**Information supplied**
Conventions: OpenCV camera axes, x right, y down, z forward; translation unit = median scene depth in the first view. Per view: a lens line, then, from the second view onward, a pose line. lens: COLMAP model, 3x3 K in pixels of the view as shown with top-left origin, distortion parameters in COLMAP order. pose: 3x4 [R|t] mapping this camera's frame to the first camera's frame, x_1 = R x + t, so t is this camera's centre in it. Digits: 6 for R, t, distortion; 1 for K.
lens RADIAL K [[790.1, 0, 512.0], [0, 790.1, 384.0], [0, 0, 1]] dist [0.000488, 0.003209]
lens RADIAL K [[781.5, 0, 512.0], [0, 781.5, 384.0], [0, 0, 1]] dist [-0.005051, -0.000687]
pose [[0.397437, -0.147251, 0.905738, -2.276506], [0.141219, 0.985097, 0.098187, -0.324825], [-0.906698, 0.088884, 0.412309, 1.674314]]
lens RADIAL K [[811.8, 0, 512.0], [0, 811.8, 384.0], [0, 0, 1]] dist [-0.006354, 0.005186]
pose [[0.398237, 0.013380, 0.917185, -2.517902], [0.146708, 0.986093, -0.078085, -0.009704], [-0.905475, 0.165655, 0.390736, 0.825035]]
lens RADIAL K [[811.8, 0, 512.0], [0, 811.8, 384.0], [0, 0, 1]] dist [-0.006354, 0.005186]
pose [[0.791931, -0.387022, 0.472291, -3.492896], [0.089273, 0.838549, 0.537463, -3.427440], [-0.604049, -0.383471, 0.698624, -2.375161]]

**Problem details**
Lay out these lines as a JSON list of strings, one string per line and blank lines omitted, covering the whole listing.

**Completed task**
[
  "Conventions: OpenCV camera axes, x right, y down, z forward; translation unit = median scene depth in the first view. Per view: a lens line, then, from the second view onward, a pose line. lens: COLMAP model, 3x3 K in pixels of the view as shown with top-left origin, distortion parameters in COLMAP order. pose: 3x4 [R|t] mapping this camera's frame to the first camera's frame, x_1 = R x + t, so t is this camera's centre in it. Digits: 6 for R, t, distortion; 1 for K.",
  "lens RADIAL K [[790.1, 0, 512.0], [0, 790.1, 384.0], [0, 0, 1]] dist [0.000488, 0.003209]",
  "lens RADIAL K [[781.5, 0, 512.0], [0, 781.5, 384.0], [0, 0, 1]] dist [-0.005051, -0.000687]",
  "pose [[0.397437, -0.147251, 0.905738, -2.276506], [0.141219, 0.985097, 0.098187, -0.324825], [-0.906698, 0.088884, 0.412309, 1.674314]]",
  "lens RADIAL K [[811.8, 0, 512.0], [0, 811.8, 384.0], [0, 0, 1]] dist [-0.006354, 0.005186]",
  "pose [[0.398237, 0.013380, 0.917185, -2.517902], [0.146708, 0.986093, -0.078085, -0.009704], [-0.905475, 0.165655, 0.390736, 0.825035]]",
  "lens RADIAL K [[811.8, 0, 512.0], [0, 811.8, 384.0], [0, 0, 1]] dist [-0.006354, 0.005186]",
  "pose [[0.791931, -0.387022, 0.472291, -3.492896], [0.089273, 0.838549, 0.537463, -3.427440], [-0.604049, -0.383471, 0.698624, -2.375161]]"
]